> Task description:
Locate the line containing "X29905Y45689D02*" in the material below; repeat it and every line after it, exactly as written.

> Data:
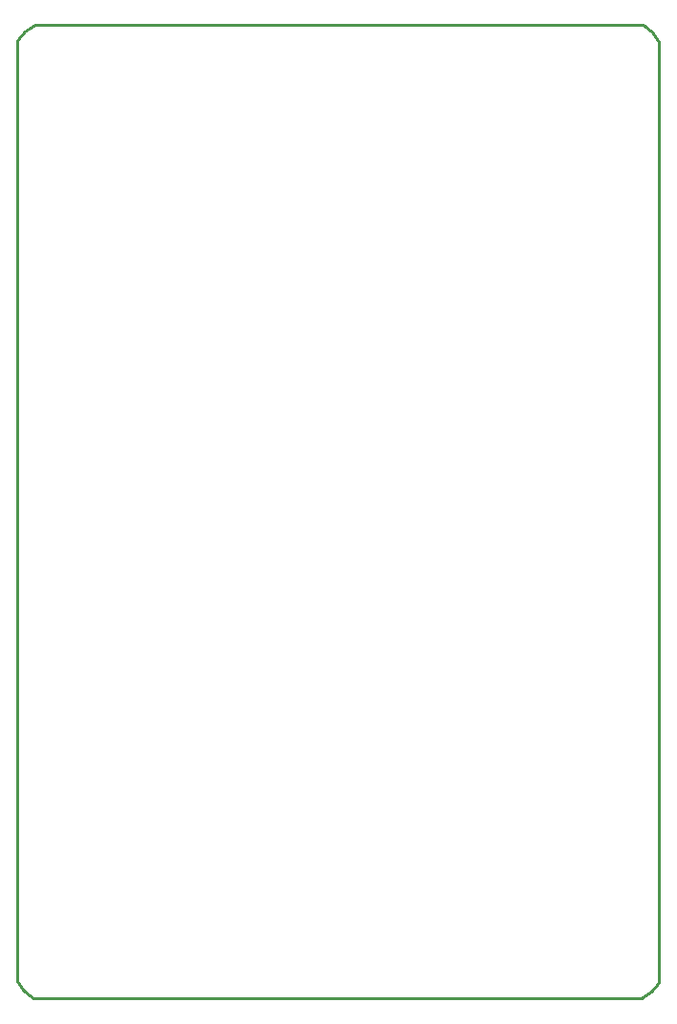
<source format=gm1>
%FSLAX24Y24*%
%MOIN*%
G70*
G01*
G75*
G04 Layer_Color=16711935*
%ADD10R,0.0400X0.0500*%
%ADD11R,0.0500X0.0500*%
%ADD12C,0.0315*%
%ADD13C,0.0394*%
%ADD14C,0.0236*%
%ADD15C,0.0100*%
%ADD16C,0.0827*%
%ADD17O,0.0787X0.0630*%
%ADD18R,0.0787X0.0630*%
%ADD19C,0.1181*%
%ADD20C,0.0591*%
%ADD21R,0.0591X0.0591*%
%ADD22C,0.1260*%
%ADD23C,0.0669*%
%ADD24C,0.0669*%
%ADD25R,0.0669X0.0669*%
%ADD26O,0.0787X0.0669*%
%ADD27R,0.0787X0.0669*%
%ADD28C,0.0315*%
%ADD29C,0.0394*%
%ADD30R,0.0400X0.0400*%
%ADD31R,0.0500X0.0500*%
%ADD32O,0.0236X0.0866*%
%ADD33C,0.0197*%
%ADD34C,0.0096*%
G54D15*
X29905Y45689D02*
G03*
X29300Y45150I583J-1262D01*
G01*
X51700Y45100D02*
G03*
X51170Y45686I-1253J-602D01*
G01*
X51114Y11747D02*
G03*
X51700Y12277I-602J1253D01*
G01*
X29297Y12336D02*
G03*
X29827Y11750I1253J602D01*
G01*
X51700Y32350D02*
Y45100D01*
Y12300D02*
Y14400D01*
Y32350D01*
G54D34*
X29900Y45700D02*
X51164D01*
X29300Y12336D02*
Y45150D01*
X29827Y11750D02*
X51114D01*
M02*

</source>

> Completed exercise:
X29905Y45689D02*
G03*
X29300Y45150I583J-1262D01*
G01*
X51700Y45100D02*
G03*
X51170Y45686I-1253J-602D01*
G01*
X51114Y11747D02*
G03*
X51700Y12277I-602J1253D01*
G01*
X29297Y12336D02*
G03*
X29827Y11750I1253J602D01*
G01*
X51700Y32350D02*
Y45100D01*
Y12300D02*
Y14400D01*
Y32350D01*
G54D34*
X29900Y45700D02*
X51164D01*
X29300Y12336D02*
Y45150D01*
X29827Y11750D02*
X51114D01*
M02*

</source>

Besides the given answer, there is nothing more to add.